_BRIEF_.
Reproduce the lines of the material below word for word, from the line with "The template can" to the line with "repository so that", both included.
*** PROVIDED DATA Section Begins ***
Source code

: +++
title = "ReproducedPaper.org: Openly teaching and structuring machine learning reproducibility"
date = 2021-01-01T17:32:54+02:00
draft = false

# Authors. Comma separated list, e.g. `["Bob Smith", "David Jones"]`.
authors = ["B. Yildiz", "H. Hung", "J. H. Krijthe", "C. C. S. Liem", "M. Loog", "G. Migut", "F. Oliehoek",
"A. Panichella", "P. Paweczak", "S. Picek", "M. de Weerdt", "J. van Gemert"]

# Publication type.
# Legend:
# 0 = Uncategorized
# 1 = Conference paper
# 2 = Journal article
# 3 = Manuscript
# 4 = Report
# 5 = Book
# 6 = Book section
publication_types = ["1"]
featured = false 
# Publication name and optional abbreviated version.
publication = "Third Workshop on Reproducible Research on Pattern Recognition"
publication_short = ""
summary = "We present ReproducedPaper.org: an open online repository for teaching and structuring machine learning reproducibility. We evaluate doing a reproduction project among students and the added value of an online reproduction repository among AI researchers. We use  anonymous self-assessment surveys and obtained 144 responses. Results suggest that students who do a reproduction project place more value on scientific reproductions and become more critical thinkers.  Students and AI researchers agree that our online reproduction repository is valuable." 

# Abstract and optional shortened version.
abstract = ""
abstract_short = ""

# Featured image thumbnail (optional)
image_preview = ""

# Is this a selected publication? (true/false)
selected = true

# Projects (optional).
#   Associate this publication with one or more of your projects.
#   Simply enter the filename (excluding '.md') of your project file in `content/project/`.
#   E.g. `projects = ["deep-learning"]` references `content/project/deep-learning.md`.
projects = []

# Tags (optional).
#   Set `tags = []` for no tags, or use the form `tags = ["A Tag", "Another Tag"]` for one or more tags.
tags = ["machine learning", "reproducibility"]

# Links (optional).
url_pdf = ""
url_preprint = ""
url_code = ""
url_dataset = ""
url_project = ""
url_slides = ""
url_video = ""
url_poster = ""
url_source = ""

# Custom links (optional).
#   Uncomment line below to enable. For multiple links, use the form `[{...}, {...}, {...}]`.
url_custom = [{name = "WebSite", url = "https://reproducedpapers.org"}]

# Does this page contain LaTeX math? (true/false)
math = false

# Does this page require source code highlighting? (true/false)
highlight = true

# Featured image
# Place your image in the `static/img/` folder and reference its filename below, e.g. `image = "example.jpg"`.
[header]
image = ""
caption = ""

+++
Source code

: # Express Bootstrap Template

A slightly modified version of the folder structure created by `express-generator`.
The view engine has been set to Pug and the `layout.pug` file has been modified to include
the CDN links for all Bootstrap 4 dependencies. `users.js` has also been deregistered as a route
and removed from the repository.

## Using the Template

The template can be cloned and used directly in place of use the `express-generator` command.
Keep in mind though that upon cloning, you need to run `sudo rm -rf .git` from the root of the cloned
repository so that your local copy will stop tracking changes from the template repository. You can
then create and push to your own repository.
*** PROVIDED DATA Section Ends ***
_OUTPUT FOR THIS EXERCISE_.
The template can be cloned and used directly in place of use the `express-generator` command.
Keep in mind though that upon cloning, you need to run `sudo rm -rf .git` from the root of the cloned
repository so that your local copy will stop tracking changes from the template repository. You can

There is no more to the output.